A house of God in the northern parts of Solund
This northern church in Solund has a sheltered location among the crags of Hersvikvangen, a short distance from the fjord and the church quay. From the quay there is a walkway leading up to the church, a well-trodden footpath for the many generations of islanders. Nowadays the rowboats have been replaced by much faster and more comfortable boats using the modern harbour to the north of the church.
A long time ago there was a chapel on the island of Lågøy that people in the northern parts of Solund probably belonged to. It is said that there is a written reference from the 1280s to this chapel along with the Utvær chapel, but there is some doubt as to how long this chapel was used. Later on, throughout many centuries, the church sites at Vilnes in Askvoll and Øn in Hyllestad were well established until the Hersvik church was built.
Raised money to build their own church
The reason why the Hersvik church was built was the fact that Solund became a separate parish in 1887. A precondition for this new establishment was that people who lived in the municipality would be included in the parish. The problem, however, was that the church at Hardbakke did not have enough seats to comply with the law. Consequently, representatives from the northern parts of the municipality started the planning to build their own church at Hersvik. The vicar, the municipal council, as well as the people themselves seem to have co-operated closely in this matter.

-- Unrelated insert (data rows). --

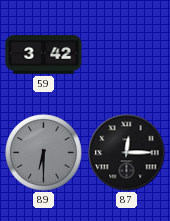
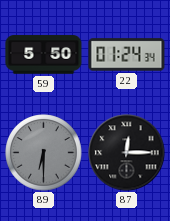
59: 3:42 -> 5:50
22: none -> 01:24
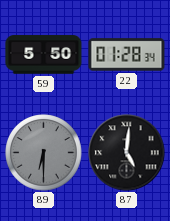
22: 01:24 -> 01:28
87: 12:15 -> 5:01
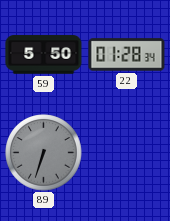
89: 6:30 -> 6:33
87: 5:01 -> none
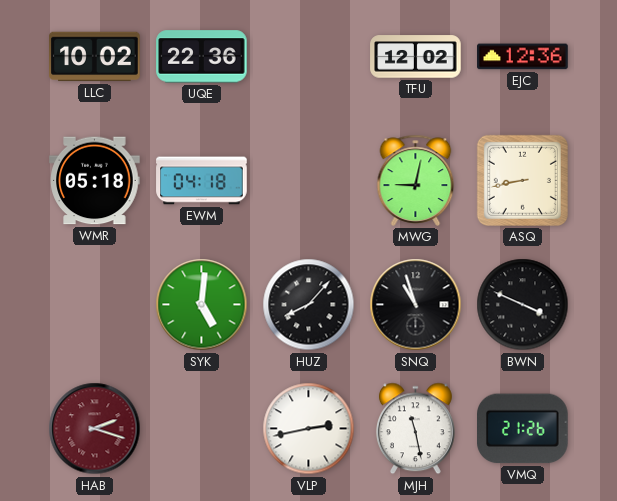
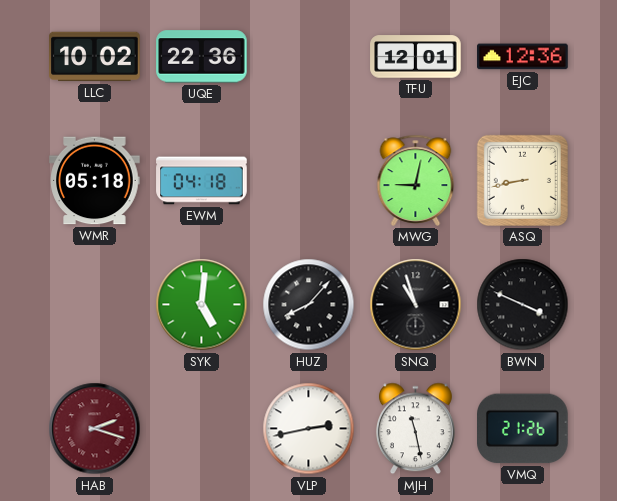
TFU: 12:02 -> 12:01
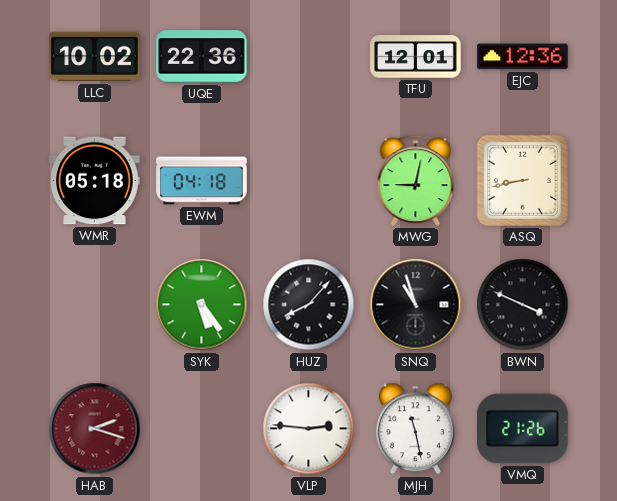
SYK: 5:01 -> 5:24
VLP: 2:43 -> 2:46
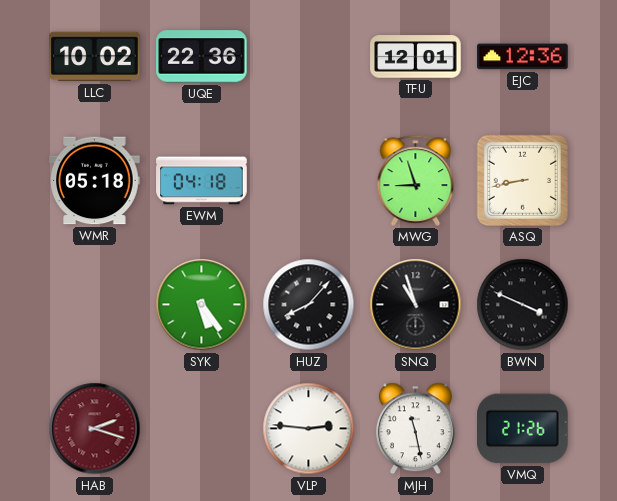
MWG: 9:02 -> 8:57
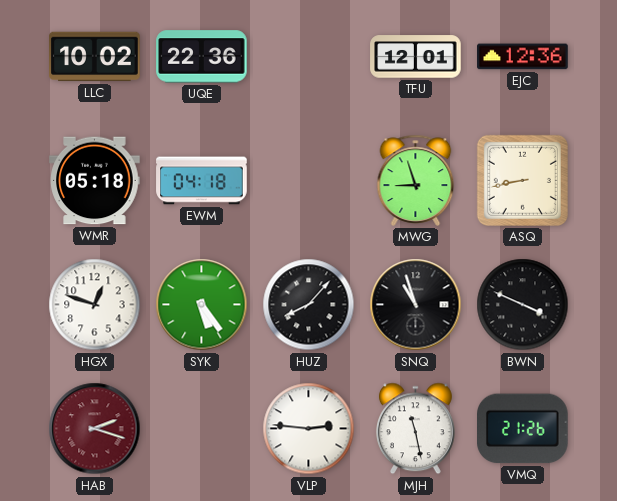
HGX: none -> 12:48
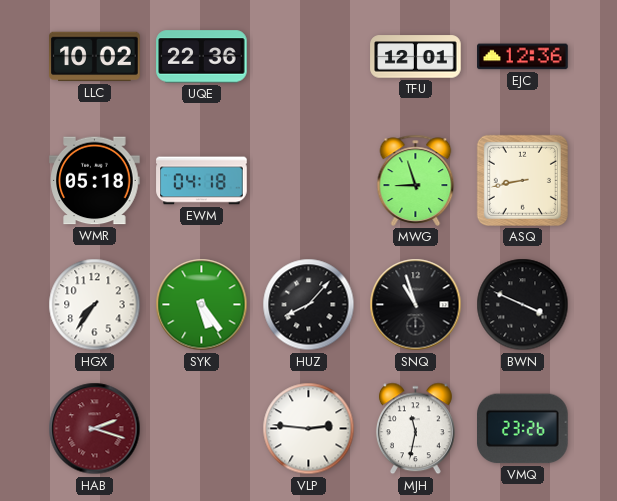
HGX: 12:48 -> 7:36
MJH: 11:28 -> 11:32
VMQ: 21:26 -> 23:26
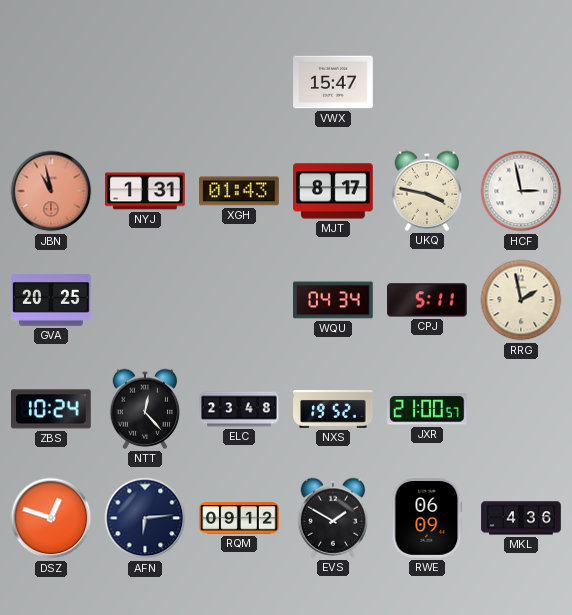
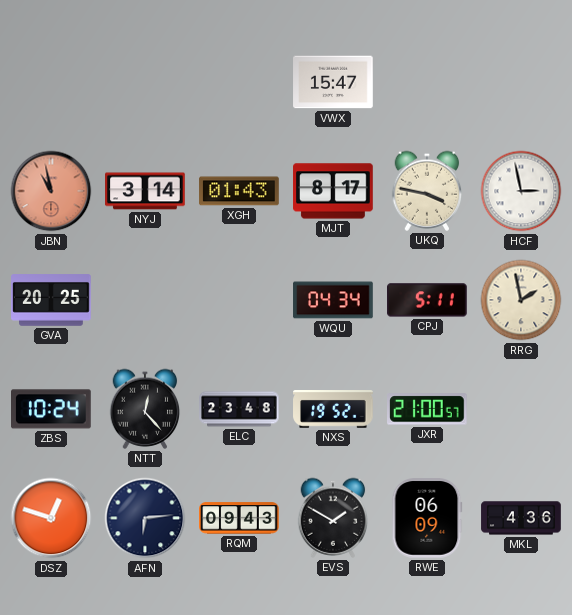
NYJ: 1:31 -> 3:14
RQM: 09:12 -> 09:43
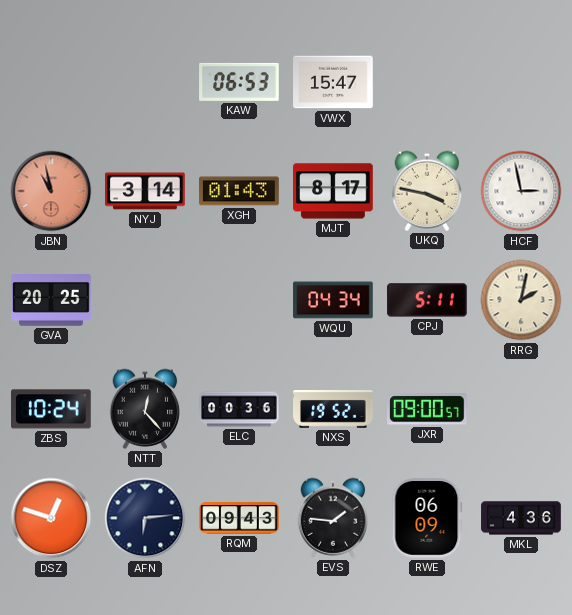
KAW: none -> 06:53
RRG: 1:58 -> 2:02
ELC: 23:48 -> 00:36
JXR: 21:00 -> 09:00
EVS: 1:50 -> 1:46
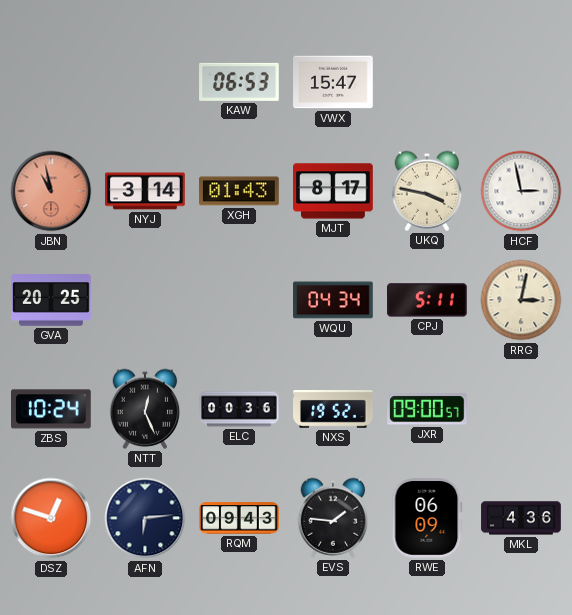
RRG: 2:02 -> 3:02
NTT: 12:23 -> 12:26
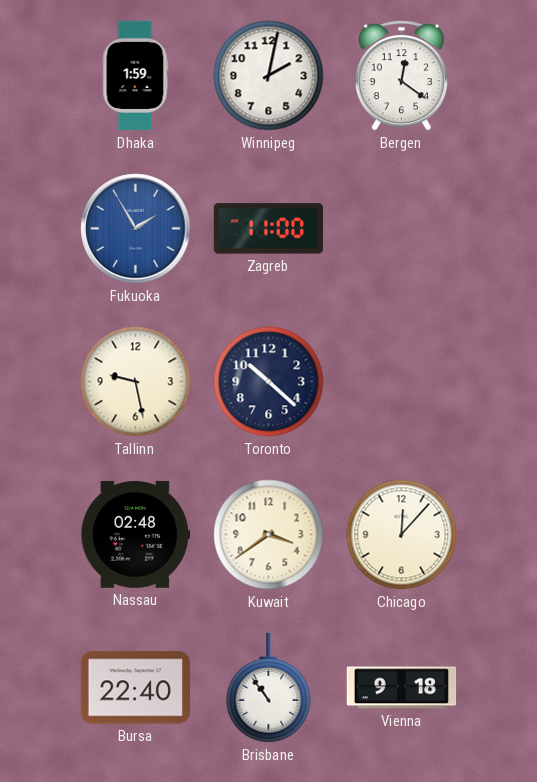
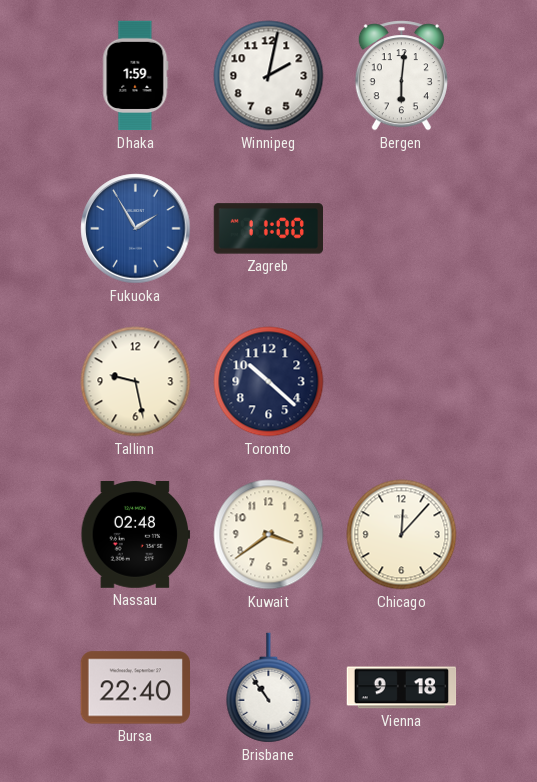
Bergen: 12:21 -> 6:01
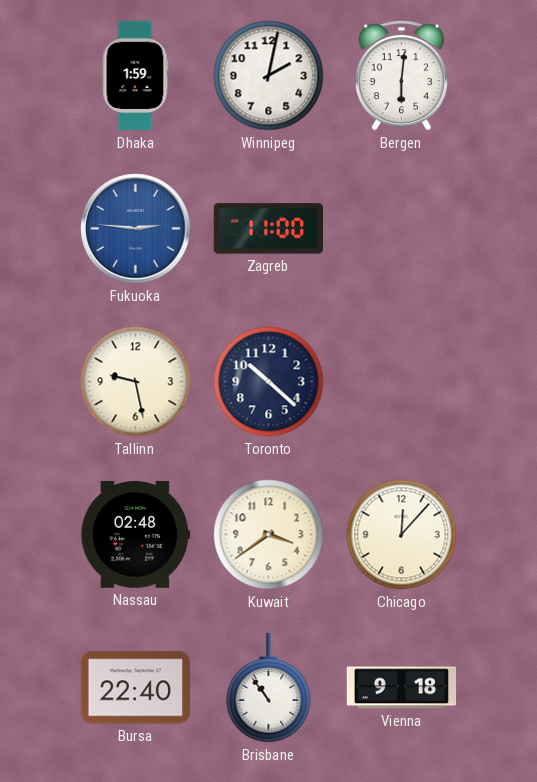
Fukuoka: 1:55 -> 2:46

In 1890, accounts show that money was being raised for the church, the location of the site had been decided, and the foundation wall had been put up by means of duty work. The construction work itself was started in the spring of 1891. By the end of the year, however, it turned out that the expenses for the building material as well as payments to the workers amounted to some 8 500 kroner. This sum was substantially lower than the calculated costs, but still more than the "sokn" could afford. The matter was resolved when individual persons around on the islands lent money to the undertaking. The collection efforts continued and most people contributed according to their means. Crofters and fishermen gave on average 10 to 15 kroner each, whereas more affluent farmers could donate up to 400 kroner each.
The nave is 10.4 metres long (about 34 feet) and 7.8 metres wide (about 26 feet). The chancel measures 4.4 by 4.4 metres (about 14 by 14 feet). A barrel vault was built instead of a flat ceiling in the nave, and for this the vicar and the building committee were severely reprimanded by the Ministry of Church Affairs. The design called for a flat ceiling and the Ministry thought that the building had been constructed without the proper approval. The steeple is not placed on the main roof itself but has been erected above the porch.
The church today looks almost the same as it did when it was built. Throughout the years only minor changes have taken place. A few years after the completion of the church, leakage was observed in the steeple and on the south wall. This problem was solved by attaching iron plates. Originally there was a window on the east wall of the chancel, but his was removed in the 1920s because of the new altarpiece. Before that time a simple cross served as an altarpiece. At the same time a narrow strip of windows was inserted on the upper part of the side walls of the chancel, as requested by the artist Mons Breidvik. In his opinion, daylight from both sides would most effectively put the altarpiece in a good light, as it were.
Standing inside the church you can easily get the feeling that time has stood still. The only change that has taken place is the colour scheme. The nave ceiling is painted in blue and is indeed a beautiful sight. The flat ceiling in the chancel is exactly the same as when it was new, formed as a rosette in all the colours of the rainbow. When the church was repainted in 1953, the walls got a light, almost off-white colour. The earlier brownish-yellow pews were painted grey. The columns under the gallery were painted in a light-green colour. The main colour scheme before the restoration work was violet, brown, and yellow. As is the case with Husøy church, the many carved decorative mouldings give the church a unique character. Most likely it is the same artist behind the carved decorations in these two churches. Similar carvings are found on the upper part of the walls, along the gallery front, on the pulpit, as well as in other parts of the interior.
For the first few decades the church had no heating. Stoves were probably not installed until about 1915. The first organ - a hand-pumped harmonium - came about 1930. It served its purpose for nearly forty years until a new organ was bought. Electrical lighting and stoves were installed in 1962. Hersvik church is the only church in the parish to have electricity-operated chiming, and an obvious reason for this may be the extremely narrow and steep staircase leading up to the church bells.
Art and interior
The altarpiece from 1920 is painted by Mons Breidvik. The painting shows how Jesus saved Peter from drowning during the storm on the Lake of Gennesaret (Matthew 14;33). Peter's cry for help "Lord, save me!" is written under the altarpiece to underline the message.
On the altar there are two three-branched candelabras in German silver, probably from 1981, and two silver candlesticks from 1955. The Holy Communion objects in German silver consist of a chalice and a dish (undated), a pyx and a wine cruet (from 1955), and another wine cruet in black faience with a gilded cross (undated). The pulpit and the font date from 1891. The baptismal bowl and the holy water ewer are both in silver and date from 1953.
The organ from 1995 has 3 ½ registers, and is built by Orgelbouw Gerrit C. Klop, the Netherlands. The church bell from 1891 is made of steel with the inscription: "Geg. V. Bochumer-Verein" and "Hersvig Church 1891".